The verdict of the conseil des dix as regards the film was: among Cahiers regulars, Jean Douchet gave the film 3 stars, Luc Moullet gave it 2 stars, Fereydoun Hoveyda and Jacques Doniol-Valcroze gave it 1 star, while Louis Marcorelles and Jacques Rivette bulleted the film. Among the others on that panel: Pierre Marcabru gave the film 2 stars, Jacques de Baroncelli gave it 1 star and Jean-Pierre Melville and Claude Mauriac bulleted the film.
The film was nominated to the 10 Best Films of the year lists of Henri Agel, Philippe Demonsablon, Jean Domarchi, and Jean Douchet.

For the Dec1963/Jan1964 special issue of Cahiers du Cinema on American Cinema, this thumbnail critique of Joseph Mankiewicz was provided by Jean Douchet. (my translation.)
And the word was made Mankiewicz, who bases his direction entirely on the energy of the word. It is the vehicle of the extreme intelligence which his characters live, ands he motivates them to mark with an indelible imprint, through the construction of a durable body of work, their passage through this world. But it also remains the instrument which allows these mediocrities to warp the wall of plots, counter-plots, and machinations stand in the way of their plans. It is, above all, a tangible sign of the times which promotes the dissolution of a sumptuous construction built on the sands of time. At the same time, the word, which is gesture, acts and it loses itself in the brouhaha of that which is opposed to it before it steals away. It is magical (from whence the fact that all Mankiewicz's films are in flash-backs or reminiscences) and, in that way, illusion. This vehicle without which man can not be, reveals itself to be his worst enemy. Off-shoot of silence, the word is the pathetic and trifling proof of his existence: a murmuring rising up into the universe to signal the presence of a being whose grandeur comes from the avowal of his frailty. Such is Mankiewiecz, the cinematic virtue of the word.

Cleopatra
Reviewed in the March 1964 issue of Cahiers du Cinema by Jean-Louis Comolli (page 35, excerpt my translation
The function of the word - And, firstly, (pushing aside an immediate platitude) the word in the work of Mankiewicz, as, in the work of all great filmmakers is not an end, but, among others , a means. Where, then, is the heart of the matter? What counts more than it, first off, for Mankiewicz (as - oddly enough ? - for Godard) (both of whom, nevertheless, make profuse use of it) is the measure more or less asserted of the presence or absence of a being in face of others and also in face of its creations and its dreams. Let's observe that these variations of presence and absence, of assurance and effacement, of an advent and a vanishing constitiute from the very fact of image in motion, the lone topic specifically cinematic.

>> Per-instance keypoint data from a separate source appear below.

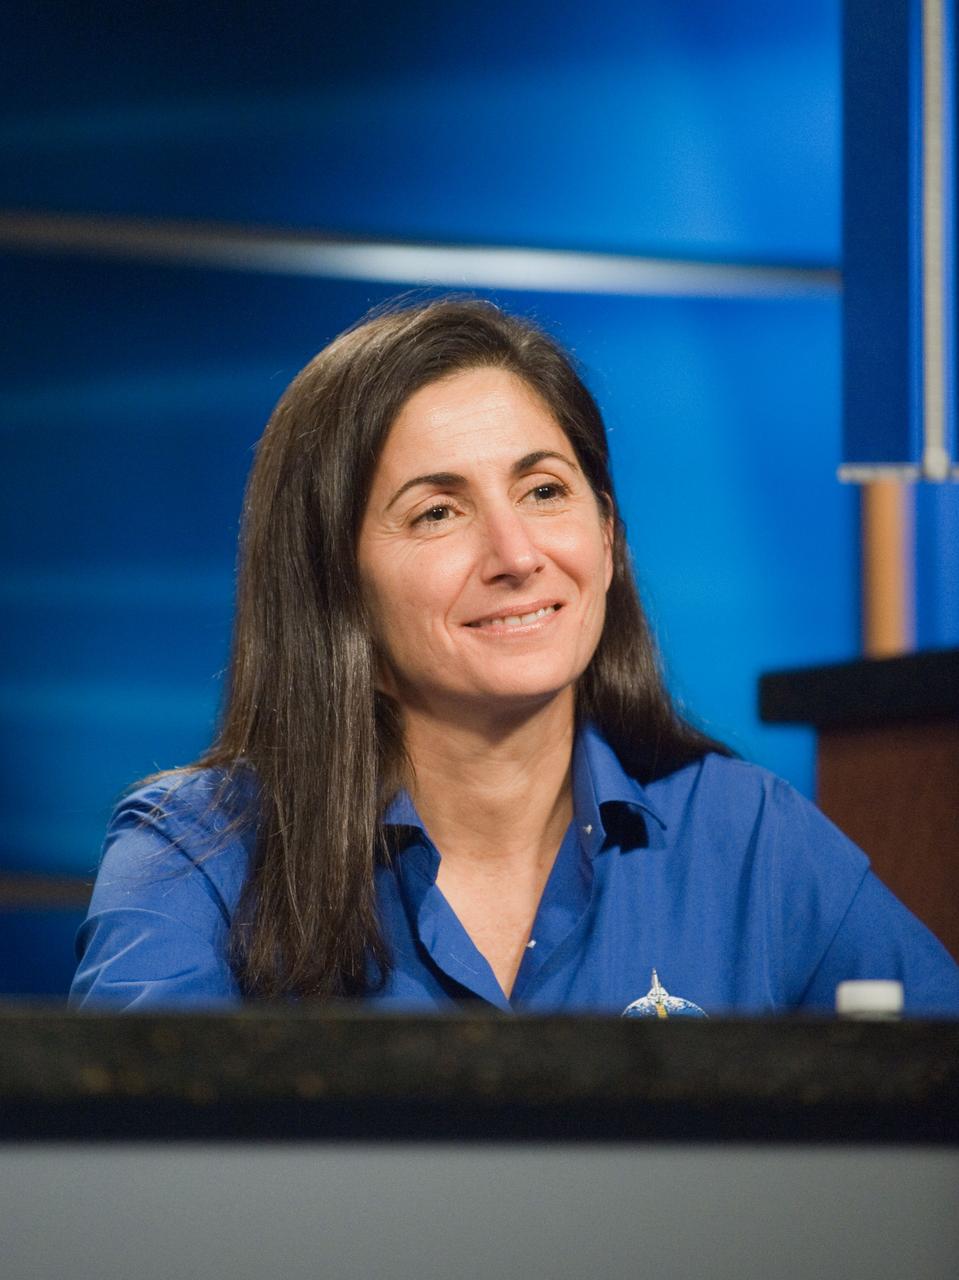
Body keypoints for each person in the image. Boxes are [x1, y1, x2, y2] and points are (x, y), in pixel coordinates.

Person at [70, 298, 959, 1014]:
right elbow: (141, 1194)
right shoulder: (198, 854)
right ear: (334, 586)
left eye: (543, 490)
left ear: (608, 539)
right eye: (437, 512)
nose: (516, 554)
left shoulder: (748, 839)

On the conseil des dix, among the Cahiers contingent, Jean Douchet gave the film 4 stars, Jean-Luc Godard gave it 2 stars while Jacques Doniol-Valcroze and Jacques Rivette bulleted the film. Among the non-Cahiers contingent, Jean Collet gave the film 3 stars, Jean-Louis Bory gave it 2 stars, Jean de Baroncelli and Albert Cervoni gave it 1 star while Positif's Robert Benayoun bulleted the film as did Georges Sadoul.
The film shows up on the 10 Best Films of the year lists of Pierre-Richard Bré, Jean-Louis Comolli, Jacques Demy, Jean Douchet, Michel Mardore and Bertrand Tavernier.